GPS Geocaching Hand-held Device
Our next Geocache was located on the opposite side of the park, where our hand-held device led us to a tall tree.  I was starting to get good at this and looked for less obvious hiding spots nearby.  I was drawn to a series of wooden posts that had several holes drilled into their sides.  The holes went all the way through the wood, where the post may have previously held a chain or cable fence.  One hole appeared plugged and upon closer inspection I found a metal wire barely visible below a wooden plug.  I called Ruth over to see what she thought and she pulled on the wire, which was attached to a small Geocache container concealed within the post hole.   Wow, no two were alike and my developing detective intuition had paid off with a difficult discovery!  We ventured across the street to a sports complex to find our final two cache boxes of the day.  Our final find was a milestone discovery for Ruth as she logged her 100th find of her Geocaching  career.  It was hidden in a small pine tree that contained a plastic container that was wired to the trunk.  Congratulations Ruth!
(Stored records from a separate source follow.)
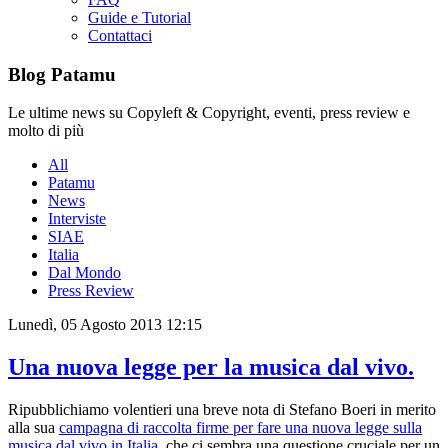
Guide e Tutorial
Contattaci
Blog Patamu
Le ultime news su Copyleft & Copyright, eventi, press review e
molto di più
All
Patamu
News
Interviste
SIAE
Italia
Dal Mondo
Press Review
Lunedì, 05 Agosto 2013 12:15
Una nuova legge per la musica dal vivo.
Ripubblichiamo volentieri una breve nota di Stefano Boeri in merito
alla sua
campagna di raccolta firme per fare una nuova legge sulla
musica dal vivo in Italia,
che ci sembra una questione cruciale per un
Congratulations on Find 100!
We celebrated Ruth's achievement with lunch at Issac's Restaurant and Deli back in Lititz, a stone's throw away from our first Geocache find of the day.   We were seated and the waitress could tell there was something on my mind... I had been fighting dehydration for the past two hours... I said "I am really, really thirsty!"  She rushed away and came back with two mugs of ice water for each of us... Ruth sipped... I gulped, and gulped, and gulped!  I don't know how many gallons I put away but it was the best thing on the menu that day!   Overall, the day's searching was a big success with us finding eleven out of the thirteen on our list.  The Geocaching website currently lists the number of active Geocache containers at 1,458,628 worldwide so the fun never ends!  A big thank you to Ruth for accompanying me on this adventure.  We had a lot of fun and make a great team.  In the near future, we may work together on creating a few Geocache locations of our own to monitor.  Stay tuned for the next installment of our Geocaching team effort!  

100 Postings and Counting
Unknown to me at the time, Ruth and I had amazingly shared a centennial benchmark on this trip together.  Her 100th Geocache discovery coincided with my 100th blog posting of Camp Martin Travels!  What are the odds?  As always, thanks for your continued interest and support!